Il fenomeno, diffuso soprattutto al Nord, è complessivamente molto grave in tutto il comparto industriale, dove la crescita dei protesti è mediamente pari al 14,7 per cento. Gli incrementi riguardano inoltre tutti i principali settori della manifattura tricolore, con una crisi che sembra avere risparmiato solamente il settore dei prodotti intermedi (addirittura in calo per il 12,7 per cento).

Tra i settori maggiormente in difficoltà, drammatica è la situazione degli operatori nel settore automotive, con protesti in incremento di un quarto rispetto a quelli riscontrati appena un anno fa. Simili proporzioni di aumento dei protesti anche per le aziende operanti nella meccanica e nel “sistema casa“, mentre aumentano del 20 per cento i protesti nel largo consumo.

Per quanto concerne invece un’analisi di natura territoriale, il numero delle società protestate è cresciuto soprattutto nel Nord Est e nel Nord Ovest, con percentuali tra il 10 e il 12 per cento: all’interno di tale macro area, esplosivo è lo scenario in Friuli Venzia Giulia, dove i protesti sono cresciuti del 41 per cento, in Trentino Alto Adige (+ 24,7 per cento) e in Veneto (+ 19,6 per cento).
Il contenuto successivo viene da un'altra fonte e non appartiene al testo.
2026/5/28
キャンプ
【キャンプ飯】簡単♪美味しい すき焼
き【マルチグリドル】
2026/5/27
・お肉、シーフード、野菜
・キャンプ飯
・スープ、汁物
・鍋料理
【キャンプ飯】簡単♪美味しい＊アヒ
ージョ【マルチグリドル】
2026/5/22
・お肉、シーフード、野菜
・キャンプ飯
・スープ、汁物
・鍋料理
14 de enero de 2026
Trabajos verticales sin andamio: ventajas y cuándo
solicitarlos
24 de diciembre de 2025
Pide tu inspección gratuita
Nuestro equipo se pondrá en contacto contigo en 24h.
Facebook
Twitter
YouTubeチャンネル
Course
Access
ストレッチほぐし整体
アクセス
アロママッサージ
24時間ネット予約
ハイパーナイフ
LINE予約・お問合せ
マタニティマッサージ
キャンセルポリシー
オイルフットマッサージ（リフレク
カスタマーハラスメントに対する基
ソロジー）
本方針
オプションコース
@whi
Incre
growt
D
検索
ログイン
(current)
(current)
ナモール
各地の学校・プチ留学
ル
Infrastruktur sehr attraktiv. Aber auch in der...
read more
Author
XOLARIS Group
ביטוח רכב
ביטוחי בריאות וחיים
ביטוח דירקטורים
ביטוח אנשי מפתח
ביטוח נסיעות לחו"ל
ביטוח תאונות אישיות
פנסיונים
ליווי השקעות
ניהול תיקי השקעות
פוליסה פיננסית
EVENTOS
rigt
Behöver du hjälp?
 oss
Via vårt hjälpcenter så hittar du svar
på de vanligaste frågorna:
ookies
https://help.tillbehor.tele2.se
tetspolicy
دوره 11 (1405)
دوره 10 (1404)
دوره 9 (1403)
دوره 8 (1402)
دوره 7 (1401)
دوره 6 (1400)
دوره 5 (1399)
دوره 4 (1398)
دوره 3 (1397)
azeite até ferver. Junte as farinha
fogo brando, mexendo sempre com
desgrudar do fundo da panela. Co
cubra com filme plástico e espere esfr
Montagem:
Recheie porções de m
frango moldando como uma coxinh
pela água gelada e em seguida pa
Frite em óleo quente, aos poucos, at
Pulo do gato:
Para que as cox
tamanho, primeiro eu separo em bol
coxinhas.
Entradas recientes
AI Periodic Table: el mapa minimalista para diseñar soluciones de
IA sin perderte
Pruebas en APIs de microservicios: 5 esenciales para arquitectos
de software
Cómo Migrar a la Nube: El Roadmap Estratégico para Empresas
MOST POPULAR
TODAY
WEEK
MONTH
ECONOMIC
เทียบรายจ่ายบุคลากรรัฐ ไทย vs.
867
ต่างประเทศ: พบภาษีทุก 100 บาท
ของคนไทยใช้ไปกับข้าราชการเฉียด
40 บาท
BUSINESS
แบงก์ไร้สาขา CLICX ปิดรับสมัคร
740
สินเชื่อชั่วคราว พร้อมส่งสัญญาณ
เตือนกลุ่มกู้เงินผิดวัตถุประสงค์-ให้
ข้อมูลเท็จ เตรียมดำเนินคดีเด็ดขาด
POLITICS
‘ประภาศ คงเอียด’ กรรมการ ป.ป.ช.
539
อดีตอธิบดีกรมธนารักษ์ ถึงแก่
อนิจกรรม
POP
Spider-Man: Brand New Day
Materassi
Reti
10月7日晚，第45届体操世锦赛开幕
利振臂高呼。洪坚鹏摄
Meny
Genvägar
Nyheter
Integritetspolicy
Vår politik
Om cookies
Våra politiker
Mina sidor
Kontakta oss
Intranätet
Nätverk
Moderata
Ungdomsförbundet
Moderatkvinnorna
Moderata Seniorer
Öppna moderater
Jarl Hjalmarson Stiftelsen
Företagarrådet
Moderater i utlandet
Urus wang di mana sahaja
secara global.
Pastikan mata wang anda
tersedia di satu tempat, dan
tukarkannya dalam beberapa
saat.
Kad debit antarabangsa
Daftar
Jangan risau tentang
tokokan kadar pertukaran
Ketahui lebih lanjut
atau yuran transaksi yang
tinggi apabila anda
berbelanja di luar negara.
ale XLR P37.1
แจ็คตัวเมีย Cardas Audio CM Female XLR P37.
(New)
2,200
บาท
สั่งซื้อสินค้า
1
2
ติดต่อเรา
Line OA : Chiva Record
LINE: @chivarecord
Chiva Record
A peggiorare ulteriormente il quadro sono, infine, gli ultimi dati pubblicati relativi all’andamento dei termini di pagamento. Sempre secondo le più recenti rilevazioni, infatti, nel corso dei primi tre mesi dell’anno la quota di imprese “puntuali” sarebbe calata ulteriormente, passando dal 48,2 per cento dell’inizio del 2012 all’attuale 45,2 per cento. L’analisi statistica rivela come 9 aziende grandi su 10 pagherebbero in ritardo, ma solamente nel 7,3 per cento dei casi i ritardi assumerebbero gravi entità, oltre i due mesi (i ritardi nei pagamenti sembrano così essere attribuibili alla maggiore forza negoziatrice di tali attività imprenditoriali). Di contro, la maggior parte delle imprese puntuali si trova tra le Pmi, il 37 per cento delle quali paga entro i termini, contro il 7,9 per cento delle piccole attività imprenditoriali che paga con grave ritardo (più di due mesi).